» **GIVEN MATERIAL**
* * * * * * * * *

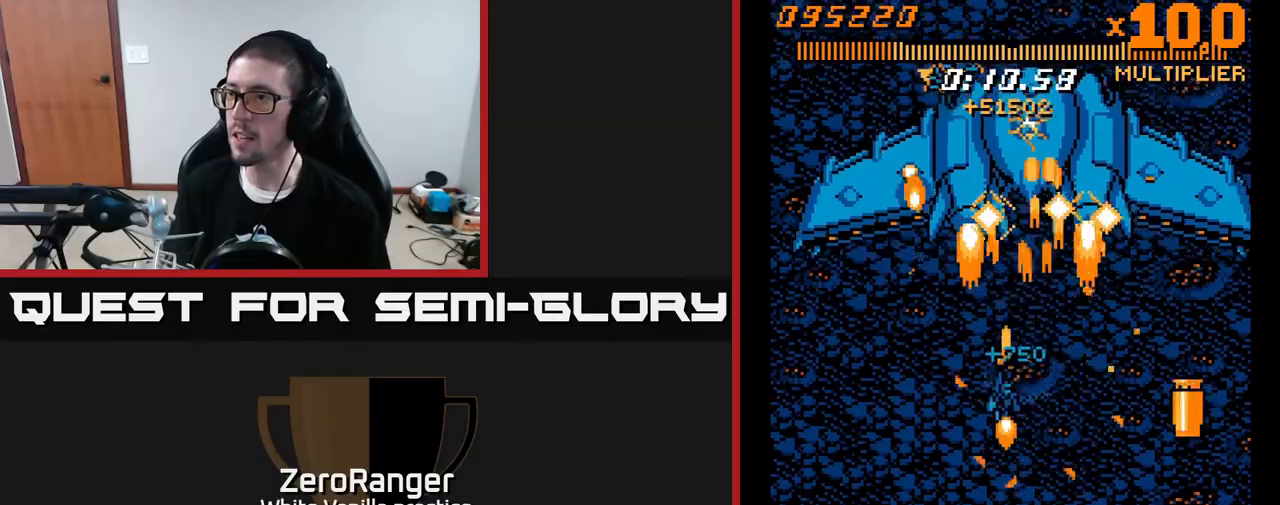
{"buttons": ["A"], "right_stick": "center", "events": [[150, "DPAD_LEFT", "down"], [267, "DPAD_LEFT", "up"], [267, "DPAD_UP", "up"]]}
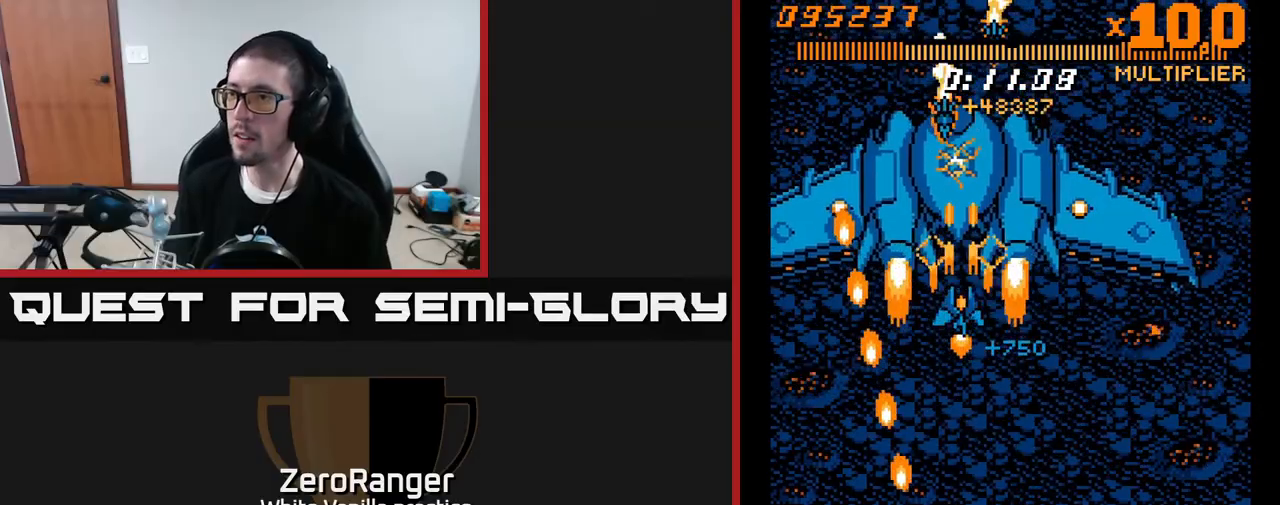
{"buttons": ["A", "DPAD_DOWN"], "right_stick": "center", "events": [[133, "DPAD_LEFT", "down"], [183, "DPAD_DOWN", "down"], [250, "DPAD_LEFT", "up"]]}
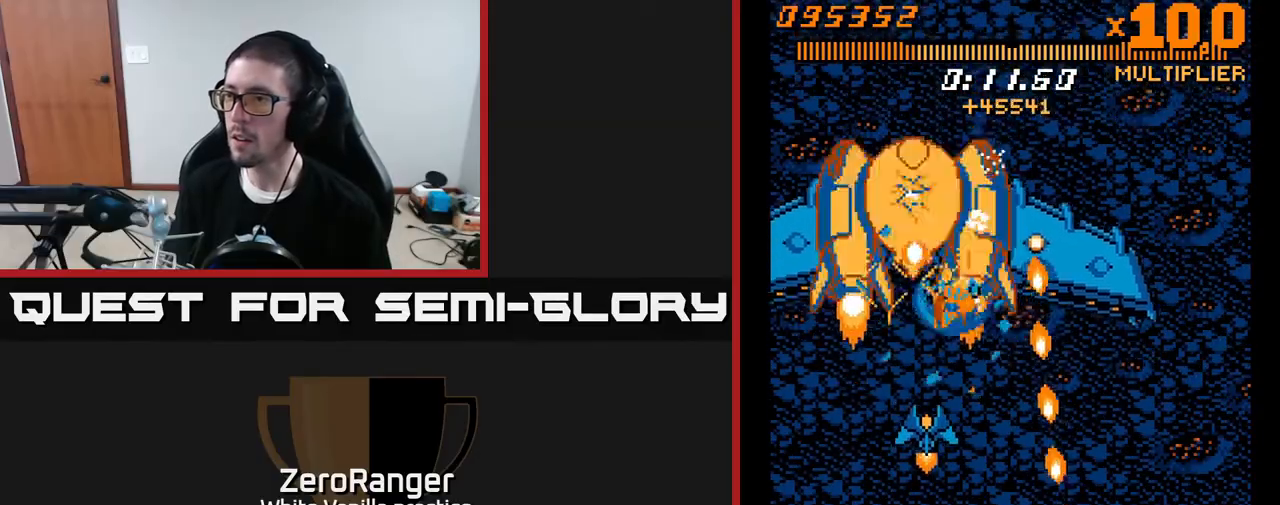
{"buttons": ["A", "DPAD_UP", "DPAD_RIGHT"], "right_stick": "center", "events": [[150, "DPAD_DOWN", "up"], [167, "DPAD_UP", "down"], [450, "DPAD_RIGHT", "down"]]}
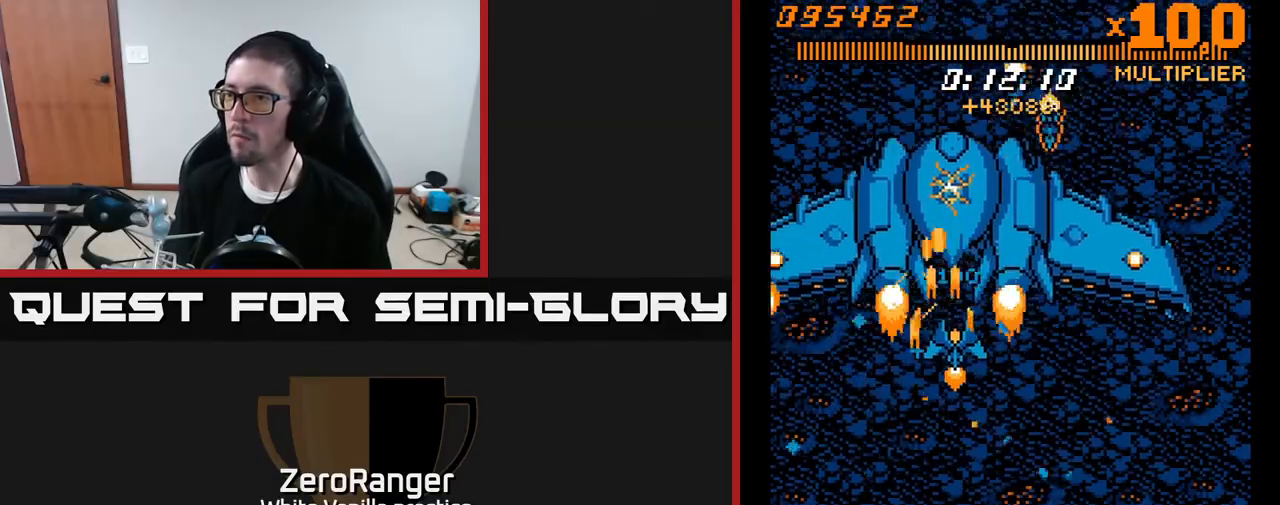
{"buttons": ["A", "DPAD_RIGHT"], "right_stick": "center", "events": [[33, "DPAD_RIGHT", "up"], [183, "DPAD_UP", "up"], [200, "DPAD_RIGHT", "down"], [300, "DPAD_RIGHT", "up"], [433, "DPAD_RIGHT", "down"]]}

* * * * * * * * *

» **WHAT YOU NEED TO DO**
Repeat the data word for word, excluding any image.

» **EXERCISE OUTPUT**
{"buttons": ["A"], "right_stick": "center", "events": [[150, "DPAD_LEFT", "down"], [267, "DPAD_LEFT", "up"], [267, "DPAD_UP", "up"]]}
{"buttons": ["A", "DPAD_DOWN"], "right_stick": "center", "events": [[133, "DPAD_LEFT", "down"], [183, "DPAD_DOWN", "down"], [250, "DPAD_LEFT", "up"]]}
{"buttons": ["A", "DPAD_UP", "DPAD_RIGHT"], "right_stick": "center", "events": [[150, "DPAD_DOWN", "up"], [167, "DPAD_UP", "down"], [450, "DPAD_RIGHT", "down"]]}
{"buttons": ["A", "DPAD_RIGHT"], "right_stick": "center", "events": [[33, "DPAD_RIGHT", "up"], [183, "DPAD_UP", "up"], [200, "DPAD_RIGHT", "down"], [300, "DPAD_RIGHT", "up"], [433, "DPAD_RIGHT", "down"]]}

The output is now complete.